The port of Rotterdam’s total throughput was 110.1 million tons in the first three months of this year, compared to 111.7 million tons in the first quarter of 2023. The decline was mainly due to lower throughput of coal, crude oil and petroleum products, it said Dutch port company. On the other hand, the throughput of iron ore & scrap as well as LNG has increased. Boudewijn Siemons, CEO & COO at the Port of Rotterdam Authority:
“The turnover figures show that imports of raw materials and exports of finished products are limited. This shows us that European industrial production is still suffering from high energy prices and low demand in the most declining sectors such as construction, manufacturing and automotive. The first signs of an upturn in world trade can be seen in the growth in container throughput. However, these tentative signs remain extremely uncertain due to increasing global tensions.”
Dry bulk cargo
The throughput of dry bulk cargo fell by 4.5 percent compared to the first three months of 2023. According to the port company, the main reason for this decline is the sharp decline in coal throughput. Due to lower demand for energy coal to generate electricity in coal-fired power plants, two million tons less coal was handled than in the previous year.
With the increase in German steel production, the throughput of iron ore has also increased. However, the strong increase of 93.7 percent in the other dry bulk goods segment was distorted by the fact that there was a correction in throughput in the first quarter of 2023.
Other dry bulk saw a decline of 16.8 percent. This includes raw materials used in energy-intensive sectors. Production in these sectors is still low because energy costs account for a large part of production costs.
Liquid bulk cargo
The throughput of liquid bulk cargo fell by 3.1 percent to 52.6 million tons. The decline of 1.6 million tons can be attributed to lower throughput of crude oil, petroleum products and other liquid bulk goods.

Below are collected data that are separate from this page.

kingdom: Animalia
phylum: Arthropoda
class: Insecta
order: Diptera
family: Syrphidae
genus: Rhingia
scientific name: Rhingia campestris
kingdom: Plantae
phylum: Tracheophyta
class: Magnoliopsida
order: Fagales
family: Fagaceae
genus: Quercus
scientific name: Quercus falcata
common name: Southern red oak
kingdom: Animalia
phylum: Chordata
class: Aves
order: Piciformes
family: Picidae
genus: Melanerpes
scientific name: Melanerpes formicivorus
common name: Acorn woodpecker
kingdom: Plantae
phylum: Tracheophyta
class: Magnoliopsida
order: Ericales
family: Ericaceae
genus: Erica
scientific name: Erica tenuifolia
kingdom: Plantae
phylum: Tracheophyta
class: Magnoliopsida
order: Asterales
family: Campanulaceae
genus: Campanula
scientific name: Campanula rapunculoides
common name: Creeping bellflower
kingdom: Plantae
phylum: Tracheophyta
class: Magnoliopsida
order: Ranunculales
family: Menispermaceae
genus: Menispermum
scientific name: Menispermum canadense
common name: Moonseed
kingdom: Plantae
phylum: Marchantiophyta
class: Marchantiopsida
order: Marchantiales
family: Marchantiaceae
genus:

The throughput of LNG as a natural gas source, however, increased again by 3.6 percent to 9.1 million tons. The other liquid bulk segment saw declines in everything from chemicals to renewable energy to plant & animal products. The manufacturing industry in Europe is still struggling due to high energy prices and lack of demand, the port company said.
Containers and general cargo
In the container segment, a slight increase in throughput was recorded for the first time in three years. Container throughput in tonnes increased by 3.3 percent from 31.5 million tonnes to 32.5 million tonnes and in TEU by 2.0 percent to 3.3 million TEU.